There are now more than 1,000 hospitalized with COVID-19 across 19-county region that makes up the North Central Texas Trauma Regional Advisory Council, which reports its data to the state. Most of those are in Dallas, Tarrant, and Collin counties.

“Given how bad it’s going in Texas, hopefully we can keep our testing going in a more flexible way that works better for trying to back this second wave created by the way we reopened,” Jenkins said.

Currently, COVID-19 patients make up between 10 percent and 15 percent of the region’s total of hospitalized patients, according to Dr. Mujeeb Basit, an associate professor in the Department of Internal Medicine and Cardiology at UT Southwestern. With the doubling rate of new cases, Basit said his models show that we have about three weeks of hospital capacity before surge plans would be needed.

“The window to intervene is not easy to calculate,” Basit said in a Zoom press conference Monday morning. “This trend is particularly alarming because the interventions we can do with this information is not immediate. If we were to make policy changes today, the impact of those policy changes would not be seen for at least a week.”

He’s talking about physical distancing, mask wearing, and proper hygiene. But analysis of cell phone GPS data by the University of North Texas at Fort Worth shows increased trips to retail outlets and other newly reopened portions of the economy in recent weeks. People are coming into contact with one another, which makes wearing face coverings so important. In Dallas County, about 80 percent of the hospitalizations are essential workers—the construction workers, the people checking you out at the grocery store. Testing early can help prevent exposure to those who can’t work from home.

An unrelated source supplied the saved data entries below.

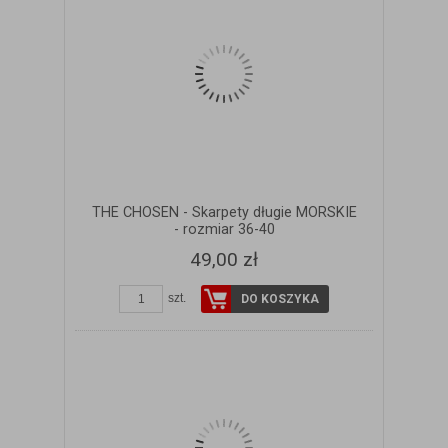
THE CHOSEN - Skarpety długie MORSKIE
- rozmiar 36-40
49,00 zł
szt.
DO KOSZYKA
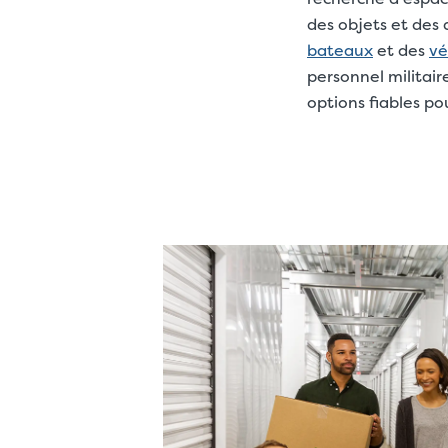
des objets et des 
bateaux
et des
vé
personnel militair
options fiables po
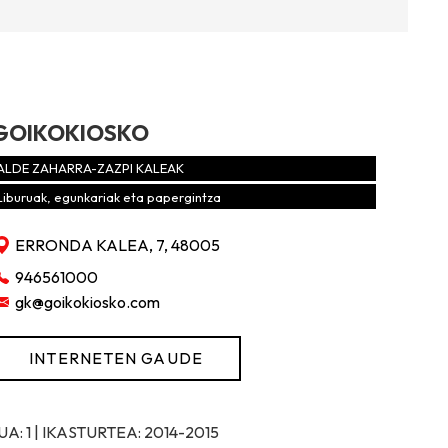
GOIKOKIOSKO
ALDE ZAHARRA-ZAZPI KALEAK
Liburuak, egunkariak eta papergintza
ERRONDA KALEA, 7, 48005
946561000
gk@goikokiosko.com
INTERNETEN GAUDE
: 1 | IKASTURTEA: 2014-2015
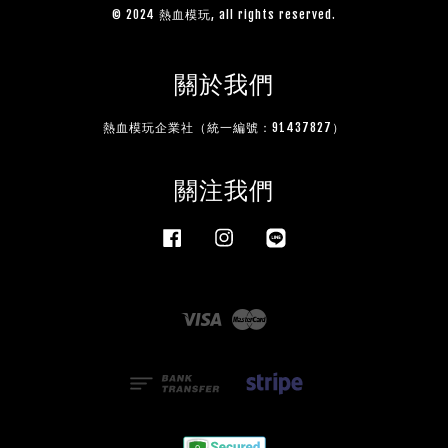
© 2024 熱血模玩, all rights reserved.
關於我們
熱血模玩企業社（統一編號：91437827）
關注我們
Facebook
Instagram
Line
Visa
Master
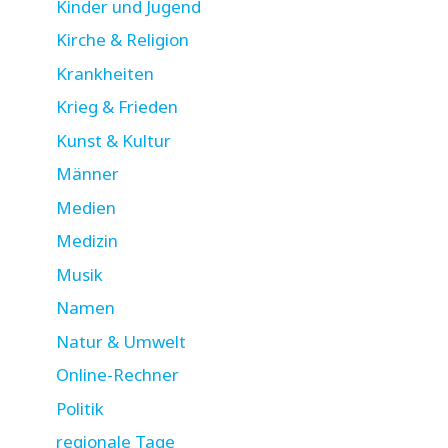
Kinder und Jugend
Kirche & Religion
Krankheiten
Krieg & Frieden
Kunst & Kultur
Männer
Medien
Medizin
Musik
Namen
Natur & Umwelt
Online-Rechner
Politik
regionale Tage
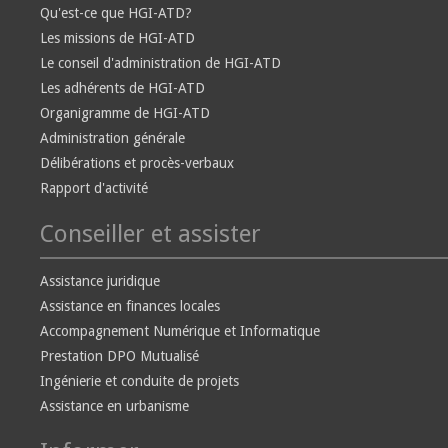
Qu'est-ce que HGI-ATD?
Les missions de HGI-ATD
Le conseil d'administration de HGI-ATD
Les adhérents de HGI-ATD
Organigramme de HGI-ATD
Administration générale
Délibérations et procès-verbaux
Rapport d'activité
Conseiller et assister
Assistance juridique
Assistance en finances locales
Accompagnement Numérique et Informatique
Prestation DPO Mutualisé
Ingénierie et conduite de projets
Assistance en urbanisme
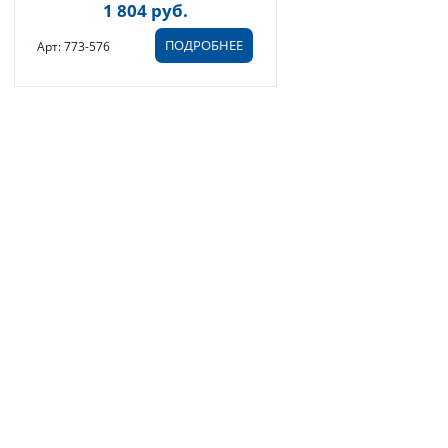
1 804 руб.
ДЛИНА 300 ММ (2 ШТ) (773-
576)
ПОДРОБНЕЕ
Арт: 773-576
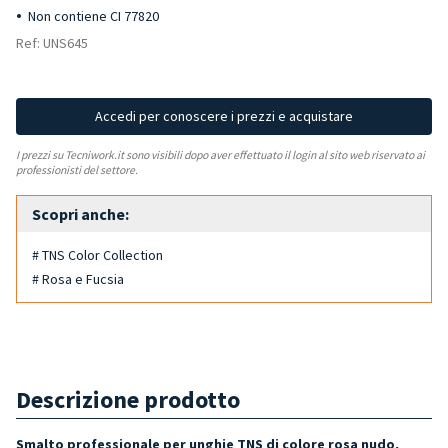
Non contiene CI 77820
Ref: UNS645
Accedi per conoscere i prezzi e acquistare
I prezzi su Tecniwork.it sono visibili dopo aver effettuato il login al sito web riservato ai
professionisti del settore.
Scopri anche:
# TNS Color Collection
# Rosa e Fucsia
Descrizione prodotto
Smalto professionale per unghie TNS di colore rosa nudo,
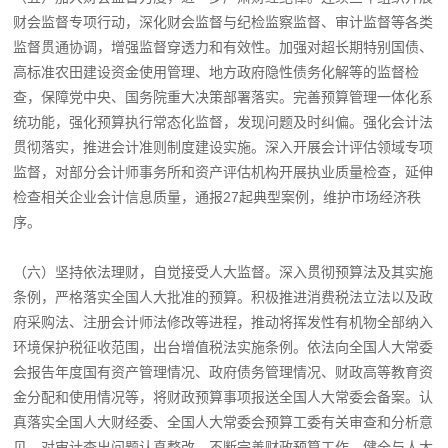
财会监督专项行动，深化财会监督与纪检监察监督、审计监督等各类
监督贯通协调，增强监督穿透力和有效性。加强对超长期特别国债、
高标准农田建设资金使用管理、地方政府隐性债务化解等的监督检
查，保障党中央、国务院重大决策部署落实。完善预算管理一体化系
统功能，强化预算执行常态化监督，发现问题及时纠偏。强化会计法
贯彻落实，推进会计准则制度建设实施。深入开展会计评估领域专项
监督，对部分会计师事务所和资产评估机构开展执业质量检查，延伸
检查相关企业会计信息质量，通报27起典型案例，维护市场经济秩
序。
（六）坚持依法理财，自觉接受人大监督。深入贯彻预算法及其实施
条例，严格落实全国人大批准的预算。积极推进消费税法立法以及政
府采购法、注册会计师法修改等进程，推动将挥发性有机物全部纳入
环境保护税征收范围，出台增值税法实施条例。依法向全国人大常委
会报告年度国有资产管理情况、政府债务管理情况、财政高等教育资
金分配和使用情况等，将财政预算事项报送全国人大常委会备案。认
真落实全国人大财经委、全国人大常委会预算工委有关审查和分析意
见，对审计查出问题认真整改，不断完善财政预算工作。健全与人大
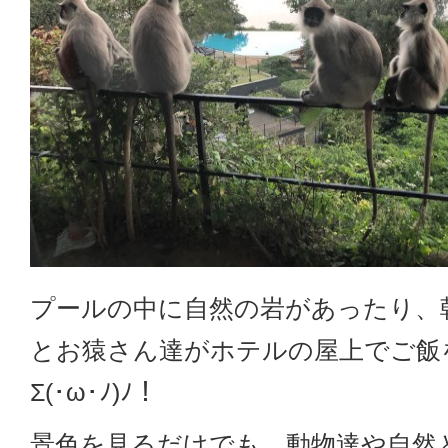
プールの中に自然の岩があったり、
とお猿さん達がホテルの屋上でご飯
Σ(･ω･ﾉ)ﾉ！
景色を見るだけでも、動物達や自然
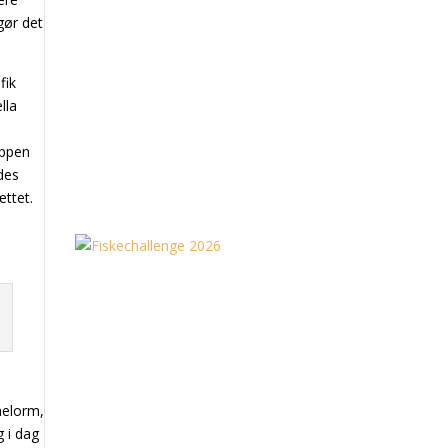
gør det
fik
lla
oppen
ndes
ættet.
melorm,
 i dag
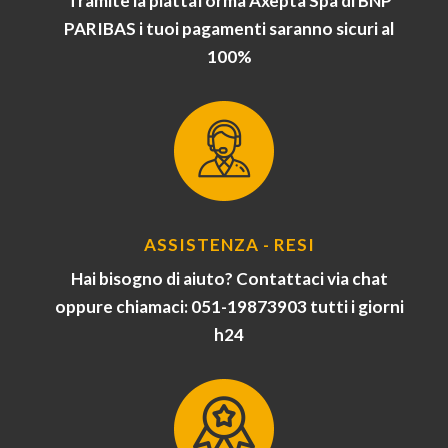
Tramite la piattaforma Axepta Spa di BNP
PARIBAS i tuoi pagamenti saranno sicuri al
100%
ASSISTENZA - RESI
Hai bisogno di aiuto? Contattaci via chat
oppure chiamaci: 051-19873903 tutti i giorni
h24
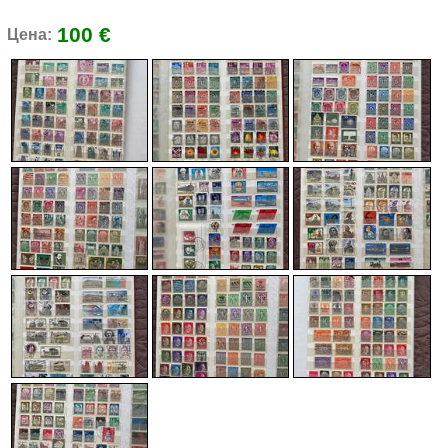
100 €
Цена:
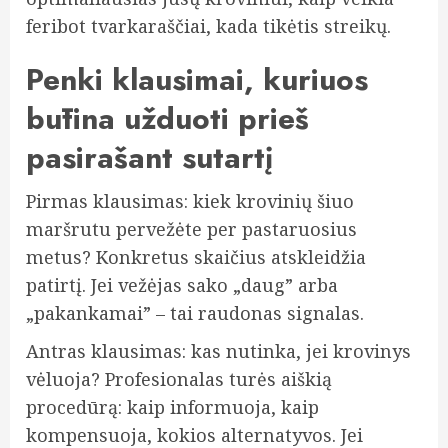
feribot tvarkaraščiai, kada tikėtis streikų.
Penki klausimai, kuriuos
būtina užduoti prieš
pasirašant sutartį
Pirmas klausimas: kiek krovinių šiuo
maršrutu pervežėte per pastaruosius
metus? Konkretus skaičius atskleidžia
patirtį. Jei vežėjas sako „daug” arba
„pakankamai” – tai raudonas signalas.
Antras klausimas: kas nutinka, jei krovinys
vėluoja? Profesionalas turės aiškią
procedūrą: kaip informuoja, kaip
kompensuoja, kokios alternatyvos. Jei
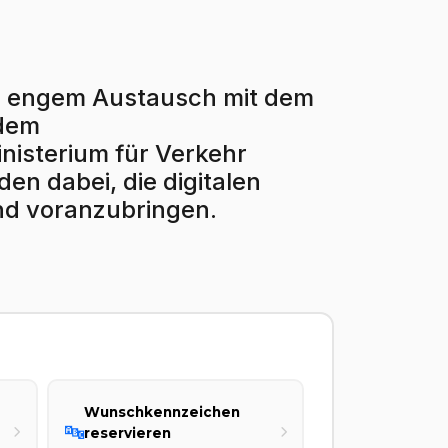
r in engem Austausch mit dem
 dem
isterium für Verkehr
en dabei, die digitalen
nd voranzubringen.
Wunschkennzeichen
🔤
reservieren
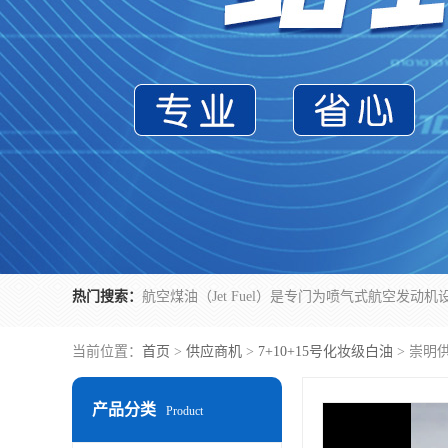
热门搜索：
当前位置：
首页
>
供应商机
>
7+10+15号化妆级白油
> 崇明
产品分类
Product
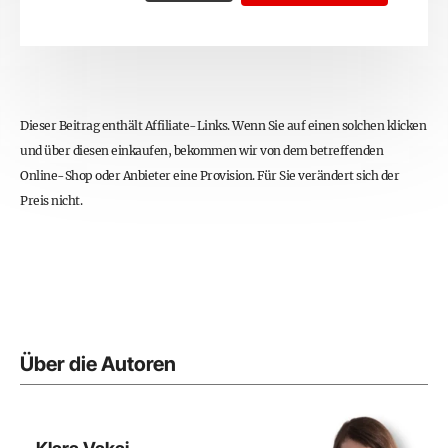
Dieser Beitrag enthält Affiliate-Links. Wenn Sie auf einen solchen klicken
und über diesen einkaufen, bekommen wir von dem betreffenden
Online-Shop oder Anbieter eine Provision. Für Sie verändert sich der
Preis nicht.
Über die Autoren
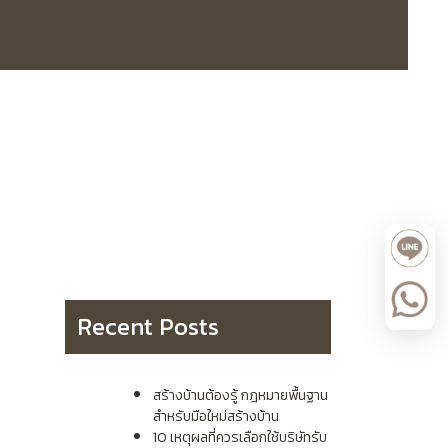
Recent Posts
สร้างบ้านต้องรู้ กฎหมายพื้นฐาน
สำหรับมือใหม่สร้างบ้าน
10 เหตุผลที่ควรเลือกใช้บริษัทรับ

“Hospitalizations are the tip of the iceberg. Underneath that, out in the community, what you can’t see is a ton of people with COVID,” Jenkins said. “We can ill afford not to do testing.”

Gov. Greg Abbott on Monday said the growth in hospitalizations and new cases were “unacceptable,” but declined to put any orders in place to modify public behavior. He lectured Texans on the need to wear masks, but stopped short of making any sort of statewide order mandating it. He has allowed county judges to order businesses to require masks at the threat of a fine, which Dallas enacted over the weekend.

On Tuesday, he allowed local leaders to ban outdoor events of more than 100 people ahead of the July 4 holiday. By then, UT Southwestern’s modeling shows that our hospitalizations will be 20 percent higher than they are now. Patient data from Dallas, Tarrant, Collin, and Denton counties show that half of all hospitalized patients are now under the age of 50. In June, 60 percent of Dallas County’s cases are among residents who are younger than 40.

So in the midst of all this, the city and the county are losing their federal testing resources. They would have to move anyway; school is scheduled to begin at the Ellis Davis Field House soon, and the American Airlines Center will be in use as well. Jenkins says he’s negotiating new locations for those testing sites nearby, to keep one near downtown and one near southern Dallas. Whether they’ll have the materials to do so is up to the feds.

“They have the kits and reagents and they’re using them right now,” Jenkins says. “Not because the feds aren’t doing a good job, but we have the machines here and we have staff here. We can do it faster.”